すぐに落ち着きを取り戻し、改めて要件を言い出すネフテリア。
「えぇと、それで──」
くぅぅぅ~~……
丁度そのタイミングで、アリエッタのお腹から音が鳴り響く。なんと、朝食をまだ食べていなかったのである。
育ち盛りの子供を養う身としては、朝食を抜く訳にはいかないパフィ。一旦王女よりも朝食を優先する事にした。
「ぱひー……」(おなかすいた……)
「あ~…はいはい。総長、食べる物はあるのよ?」
「ロンデル、もってきてやってくれ」
「はい」
微妙な空気の中、テキパキと動き始めるパフィとロンデル。
その様子を見ているオスルェンシスは困ったようにため息をつき、無視された状態になったネフテリアは、座ったまま白く煤けていたのだった。
「話が……話が進まない……」
普通の相手であれば、王女として黙らせる事も可能なのだが、ピアーニャにはいつも強制排除されるのと、『可哀想なアリエッタちゃん』にはそもそも通じない事もあり、どうしても強く出る事が出来ないでいる。
それに加え、自分の知る限り最も不遇な女の子が目の前で空腹になっているというのは、昨晩の話による心の傷をえぐる光景でしかなかった。
「すまんな。

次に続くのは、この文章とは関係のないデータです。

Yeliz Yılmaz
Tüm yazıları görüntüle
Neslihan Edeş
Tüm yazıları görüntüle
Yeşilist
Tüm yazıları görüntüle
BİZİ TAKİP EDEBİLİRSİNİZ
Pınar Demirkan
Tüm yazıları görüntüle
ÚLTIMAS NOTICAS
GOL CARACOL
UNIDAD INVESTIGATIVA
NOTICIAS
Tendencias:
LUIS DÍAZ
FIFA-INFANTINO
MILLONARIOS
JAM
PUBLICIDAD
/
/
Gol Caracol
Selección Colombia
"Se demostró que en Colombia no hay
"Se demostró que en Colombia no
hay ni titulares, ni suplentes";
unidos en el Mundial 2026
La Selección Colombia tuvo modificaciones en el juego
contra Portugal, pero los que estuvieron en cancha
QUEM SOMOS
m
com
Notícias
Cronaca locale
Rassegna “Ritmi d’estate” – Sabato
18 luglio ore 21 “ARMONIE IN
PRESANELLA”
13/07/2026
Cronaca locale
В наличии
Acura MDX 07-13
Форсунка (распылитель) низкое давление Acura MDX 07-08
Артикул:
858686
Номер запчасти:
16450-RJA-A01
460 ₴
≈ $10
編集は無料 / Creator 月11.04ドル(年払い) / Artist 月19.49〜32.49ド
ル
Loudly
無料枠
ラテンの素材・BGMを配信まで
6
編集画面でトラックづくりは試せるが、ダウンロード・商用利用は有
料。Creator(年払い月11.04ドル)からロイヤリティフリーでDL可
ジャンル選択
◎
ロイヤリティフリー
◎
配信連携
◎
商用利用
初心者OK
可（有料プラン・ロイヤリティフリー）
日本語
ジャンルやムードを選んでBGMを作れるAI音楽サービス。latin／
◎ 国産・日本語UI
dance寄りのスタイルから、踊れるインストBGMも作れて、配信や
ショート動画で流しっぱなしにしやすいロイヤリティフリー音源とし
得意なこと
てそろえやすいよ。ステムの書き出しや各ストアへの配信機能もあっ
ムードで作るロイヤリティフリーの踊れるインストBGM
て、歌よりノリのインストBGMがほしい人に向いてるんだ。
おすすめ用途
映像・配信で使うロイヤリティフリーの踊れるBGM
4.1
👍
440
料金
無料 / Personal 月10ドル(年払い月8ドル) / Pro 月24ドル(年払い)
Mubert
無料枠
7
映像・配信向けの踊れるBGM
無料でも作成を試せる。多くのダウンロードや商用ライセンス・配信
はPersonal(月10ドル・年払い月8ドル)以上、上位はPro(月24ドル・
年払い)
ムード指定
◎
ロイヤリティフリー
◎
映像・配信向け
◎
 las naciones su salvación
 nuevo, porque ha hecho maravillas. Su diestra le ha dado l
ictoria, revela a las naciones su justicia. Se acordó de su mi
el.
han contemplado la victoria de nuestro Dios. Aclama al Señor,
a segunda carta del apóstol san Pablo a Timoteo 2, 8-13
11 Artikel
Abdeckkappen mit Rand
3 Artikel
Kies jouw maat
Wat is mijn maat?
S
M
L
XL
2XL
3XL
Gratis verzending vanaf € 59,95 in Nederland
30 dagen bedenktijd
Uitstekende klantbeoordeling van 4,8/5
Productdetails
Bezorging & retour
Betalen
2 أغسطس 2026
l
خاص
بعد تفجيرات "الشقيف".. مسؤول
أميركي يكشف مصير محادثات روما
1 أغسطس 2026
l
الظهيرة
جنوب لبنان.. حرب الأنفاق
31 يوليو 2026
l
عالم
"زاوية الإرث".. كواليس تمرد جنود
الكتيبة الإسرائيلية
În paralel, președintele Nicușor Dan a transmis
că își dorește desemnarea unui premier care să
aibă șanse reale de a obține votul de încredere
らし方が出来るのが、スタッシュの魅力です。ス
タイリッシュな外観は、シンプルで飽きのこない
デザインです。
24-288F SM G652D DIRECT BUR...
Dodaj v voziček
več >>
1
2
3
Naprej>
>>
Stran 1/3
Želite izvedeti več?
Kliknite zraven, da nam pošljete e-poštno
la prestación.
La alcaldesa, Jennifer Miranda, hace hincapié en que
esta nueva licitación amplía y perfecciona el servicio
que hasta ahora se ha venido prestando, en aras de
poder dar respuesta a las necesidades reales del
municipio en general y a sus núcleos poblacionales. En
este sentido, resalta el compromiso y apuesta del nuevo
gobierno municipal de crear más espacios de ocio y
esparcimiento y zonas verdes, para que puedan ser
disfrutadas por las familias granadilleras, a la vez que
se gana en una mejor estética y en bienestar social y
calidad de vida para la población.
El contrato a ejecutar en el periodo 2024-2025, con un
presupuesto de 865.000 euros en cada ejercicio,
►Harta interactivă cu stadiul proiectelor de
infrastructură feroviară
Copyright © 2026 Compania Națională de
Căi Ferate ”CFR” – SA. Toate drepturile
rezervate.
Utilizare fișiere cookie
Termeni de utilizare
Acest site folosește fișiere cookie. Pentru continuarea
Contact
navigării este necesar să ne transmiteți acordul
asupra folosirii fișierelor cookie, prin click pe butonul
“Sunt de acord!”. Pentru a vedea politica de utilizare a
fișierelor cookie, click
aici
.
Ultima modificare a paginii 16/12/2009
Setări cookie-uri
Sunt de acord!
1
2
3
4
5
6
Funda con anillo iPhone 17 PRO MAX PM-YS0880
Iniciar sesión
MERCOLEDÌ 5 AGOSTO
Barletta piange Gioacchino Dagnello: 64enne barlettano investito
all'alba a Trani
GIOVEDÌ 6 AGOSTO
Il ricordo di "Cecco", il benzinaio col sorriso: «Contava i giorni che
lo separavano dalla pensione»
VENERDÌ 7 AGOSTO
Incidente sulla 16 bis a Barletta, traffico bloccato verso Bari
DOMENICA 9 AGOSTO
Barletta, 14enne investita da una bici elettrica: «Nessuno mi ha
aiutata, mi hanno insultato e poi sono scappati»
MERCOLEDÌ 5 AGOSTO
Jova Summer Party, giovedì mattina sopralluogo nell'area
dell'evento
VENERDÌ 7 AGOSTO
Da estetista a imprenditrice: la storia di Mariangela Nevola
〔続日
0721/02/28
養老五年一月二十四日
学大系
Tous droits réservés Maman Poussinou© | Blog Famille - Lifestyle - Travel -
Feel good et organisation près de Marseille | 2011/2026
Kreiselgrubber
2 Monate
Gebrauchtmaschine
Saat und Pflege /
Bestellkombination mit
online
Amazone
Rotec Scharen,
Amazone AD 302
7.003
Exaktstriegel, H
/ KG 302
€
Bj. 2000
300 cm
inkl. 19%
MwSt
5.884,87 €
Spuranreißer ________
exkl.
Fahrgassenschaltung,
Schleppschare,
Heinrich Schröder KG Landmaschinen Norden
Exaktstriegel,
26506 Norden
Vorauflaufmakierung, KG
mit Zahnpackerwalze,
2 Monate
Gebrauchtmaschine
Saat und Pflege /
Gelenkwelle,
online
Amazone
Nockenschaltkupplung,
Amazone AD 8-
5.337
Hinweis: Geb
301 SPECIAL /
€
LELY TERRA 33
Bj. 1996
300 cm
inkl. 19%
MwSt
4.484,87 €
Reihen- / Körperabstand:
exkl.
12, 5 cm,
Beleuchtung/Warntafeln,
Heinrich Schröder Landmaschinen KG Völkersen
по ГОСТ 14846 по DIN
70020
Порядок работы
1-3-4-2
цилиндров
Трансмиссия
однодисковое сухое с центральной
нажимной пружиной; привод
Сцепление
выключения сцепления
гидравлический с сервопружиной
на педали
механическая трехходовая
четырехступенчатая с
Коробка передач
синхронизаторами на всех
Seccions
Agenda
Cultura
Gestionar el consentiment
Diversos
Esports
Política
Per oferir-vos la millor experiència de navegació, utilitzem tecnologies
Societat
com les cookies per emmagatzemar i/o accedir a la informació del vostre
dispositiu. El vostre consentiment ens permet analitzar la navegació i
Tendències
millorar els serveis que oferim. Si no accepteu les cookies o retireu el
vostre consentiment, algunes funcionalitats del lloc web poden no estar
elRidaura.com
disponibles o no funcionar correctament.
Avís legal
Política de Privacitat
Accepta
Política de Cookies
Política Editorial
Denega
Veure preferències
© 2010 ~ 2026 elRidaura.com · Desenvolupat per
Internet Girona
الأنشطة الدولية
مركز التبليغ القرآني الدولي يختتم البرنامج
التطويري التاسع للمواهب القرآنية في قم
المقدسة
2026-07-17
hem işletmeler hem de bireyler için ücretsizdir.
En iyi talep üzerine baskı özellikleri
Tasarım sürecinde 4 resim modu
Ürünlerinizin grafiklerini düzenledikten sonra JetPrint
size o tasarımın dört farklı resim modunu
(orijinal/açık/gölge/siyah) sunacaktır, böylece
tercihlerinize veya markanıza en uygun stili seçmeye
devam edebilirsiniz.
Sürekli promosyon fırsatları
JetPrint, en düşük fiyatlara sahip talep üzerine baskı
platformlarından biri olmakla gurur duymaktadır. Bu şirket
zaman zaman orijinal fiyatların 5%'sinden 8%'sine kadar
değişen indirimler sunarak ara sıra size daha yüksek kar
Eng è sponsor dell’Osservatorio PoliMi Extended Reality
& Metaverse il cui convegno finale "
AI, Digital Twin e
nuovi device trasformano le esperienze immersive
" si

アリエッタにはケンゼンにそだってもらいたいのでな」
「いえ、我々が早過ぎただけですので、お構いなく」
「はい、これ王女様とオスルェンシスさんの分です」
「あぁ、ありがとうございます。えーっと、ネフテリア様、とりあえず頂きましょうか」
「……うん」
ネフテリアは半泣きで、本日2度目の朝食を頂く事になってしまった。そして隣に座ったオスルェンシスに、小さな声で問いかけるのだった。